При свете боевых ракет, запускаемых с вышек, всё тот же опер капитан Беляев ворвался в хоздвор извне, через его вахту, со взводом автоматчиков и – впервые в истории ГУЛАГа! – открыл огонь по социально-близким! Были убитые и несколько десятков раненых. А ещё – бежали сзади краснопогонники со штыками и докалывали раненых. А ещё сзади, по разделению карательного труда, принятому уже в Экибастузе, и в Норильске, и на Воркуте, бежали надзиратели с железными ломами и этими ломами досмерти добивали раненых. (В ту ночь в больнице 2-го лагпункта засветилась операционная, и заключённый хирург испанец Фустер оперировал.)

Хоздвор теперь был прочно занят карателями, пулемётчики там расставились. А 2-й лагпункт (мобили сыграли свою увертюру, теперь вступили политические) соорудил против хоздвора баррикаду. 2-й и 3-й лагпункты соединились проломом, и больше не было в них надзирателей, не было власти МВД.

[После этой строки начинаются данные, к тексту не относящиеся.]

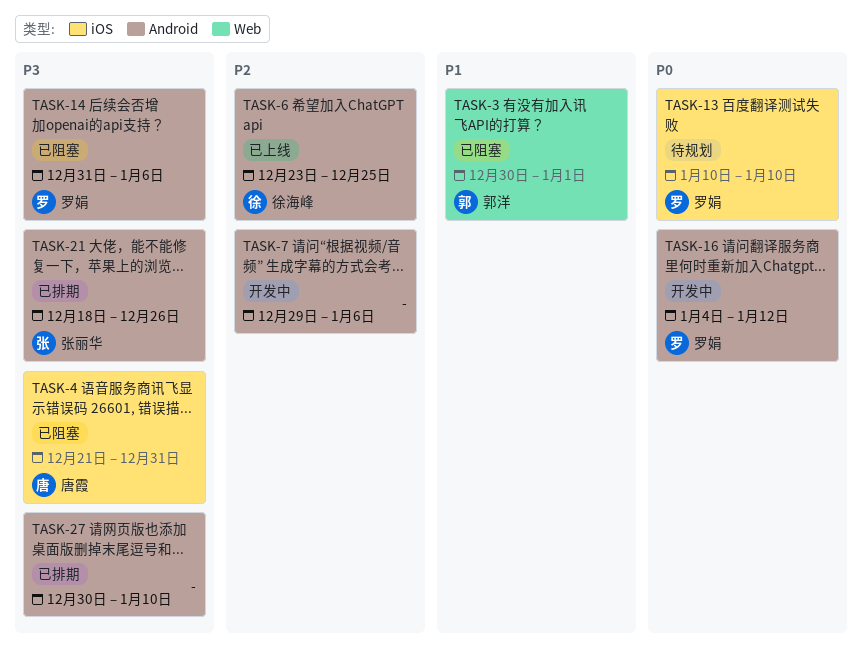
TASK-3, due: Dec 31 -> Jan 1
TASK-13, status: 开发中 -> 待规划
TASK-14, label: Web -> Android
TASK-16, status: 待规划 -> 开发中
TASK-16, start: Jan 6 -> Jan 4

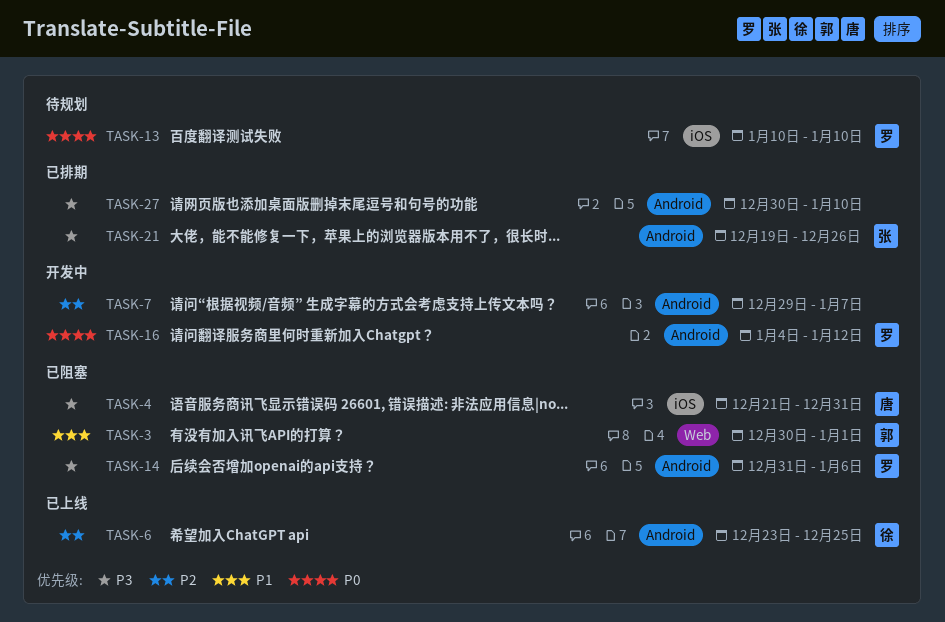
TASK-7, due: Jan 6 -> Jan 7
TASK-21, start: Dec 18 -> Dec 19

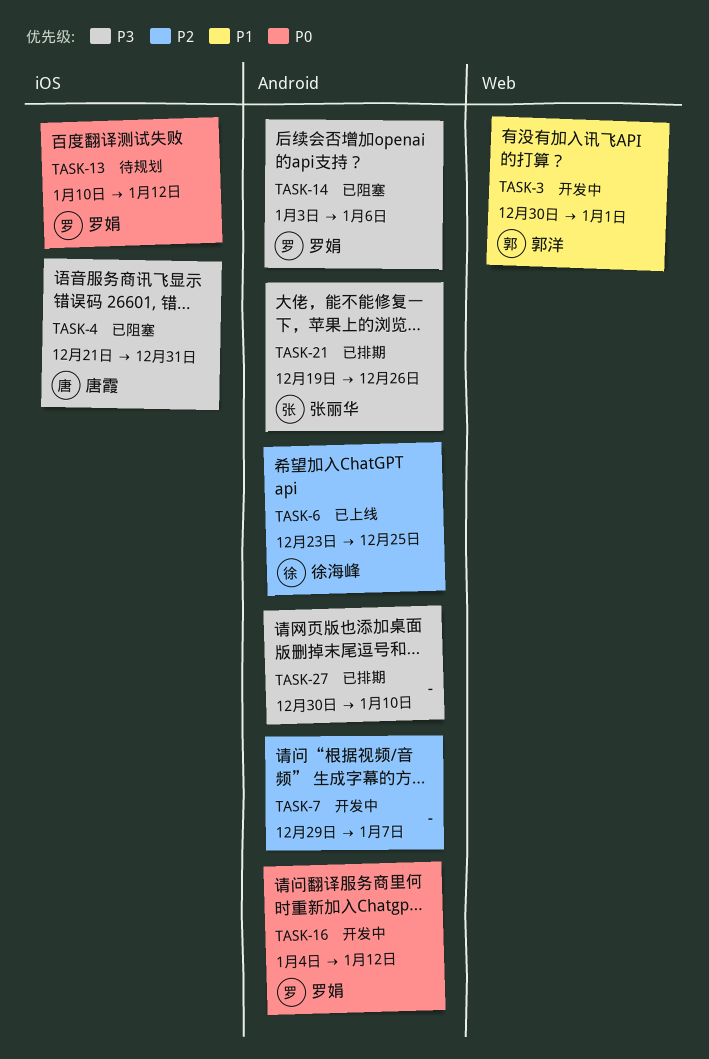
TASK-3, status: 已阻塞 -> 开发中
TASK-13, due: Jan 10 -> Jan 12
TASK-14, start: Dec 31 -> Jan 3

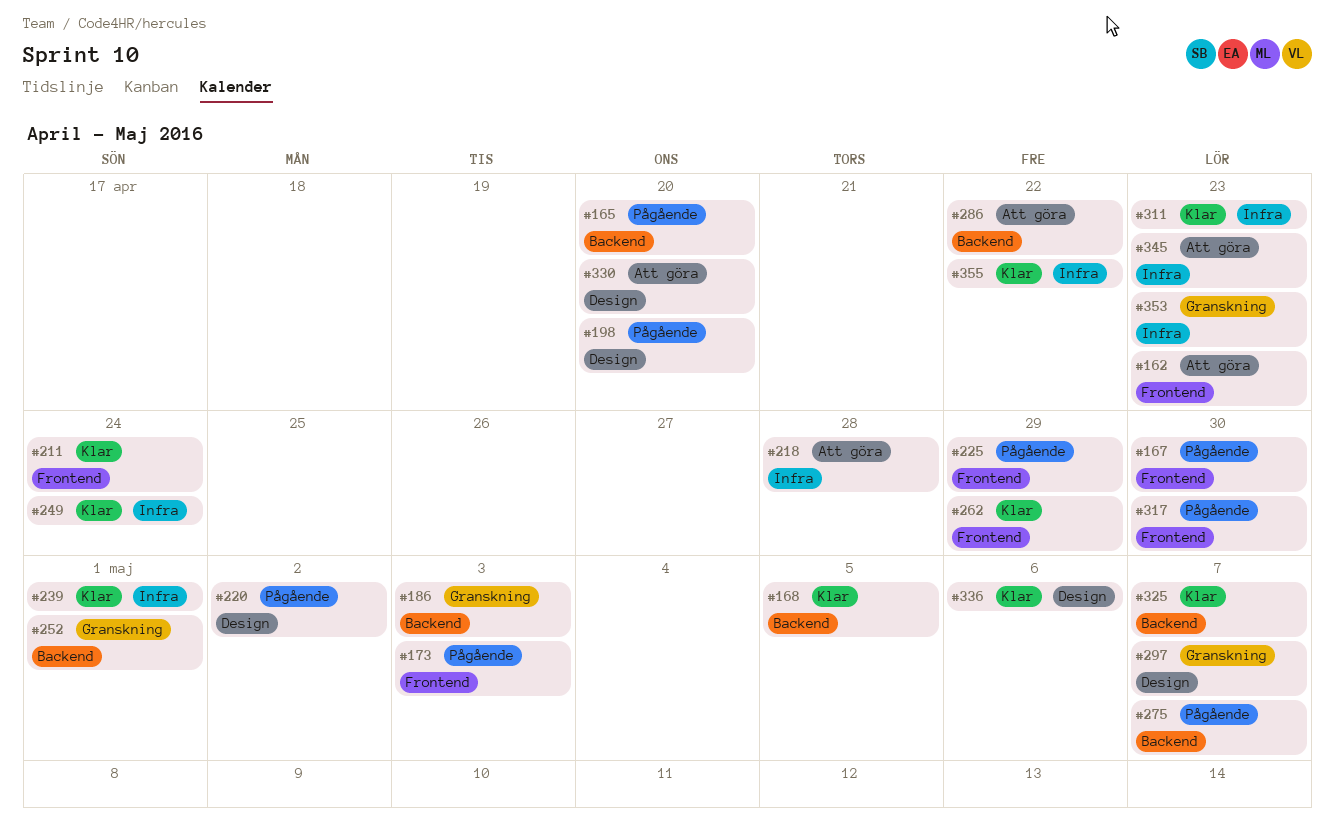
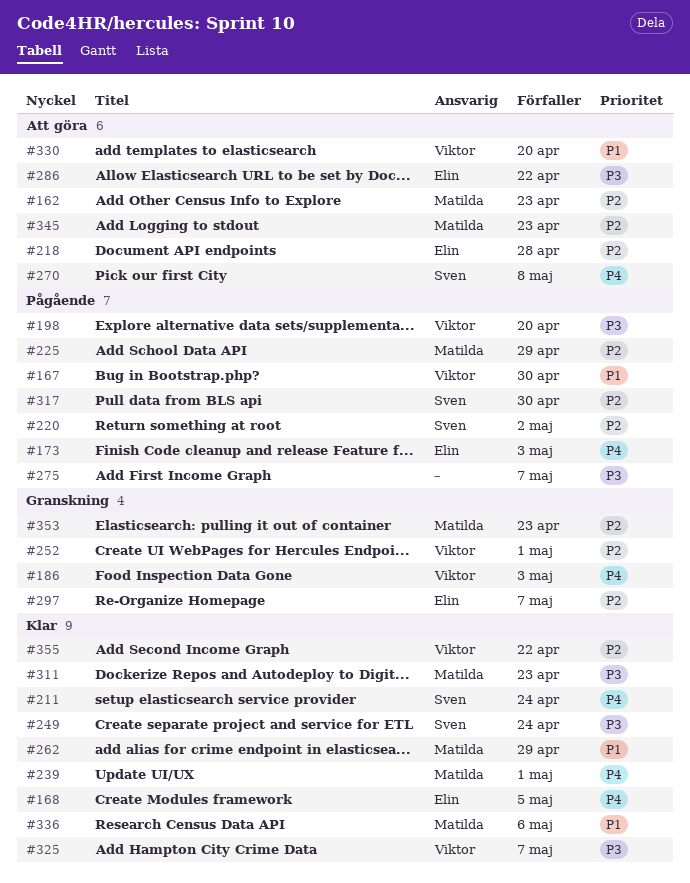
#165: present -> none
#270: none -> present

Но что случилось с тем, кто успел прорваться на женский лагпункт и теперь отрезан был там? События перемахнули через развязное то презрение, с которым блатные оценивают баб. Когда в хоздворе загремели выстрелы, то проломившиеся к женщинам оказались уже не жадные добытчики, а – товарищи по судьбе. Женщины спрятали их. На поимку вошли безоружные солдаты, потом – и вооружённые. Женщины мешали им искать и отбивались. Солдаты били женщин кулаками и прикладами, таскали их в тюрьму (в жензоне была предусмотрительно своя тюрьма), а в иных мужчин стреляли.

Испытывая недостаток карательного состава, командование ввело в женскую зону «чернопогонников» – солдат строительного батальона, стоявшего в Кенгире. Однако солдаты стройбата не стали выполнять не солдатского дела! – и пришлось их увести.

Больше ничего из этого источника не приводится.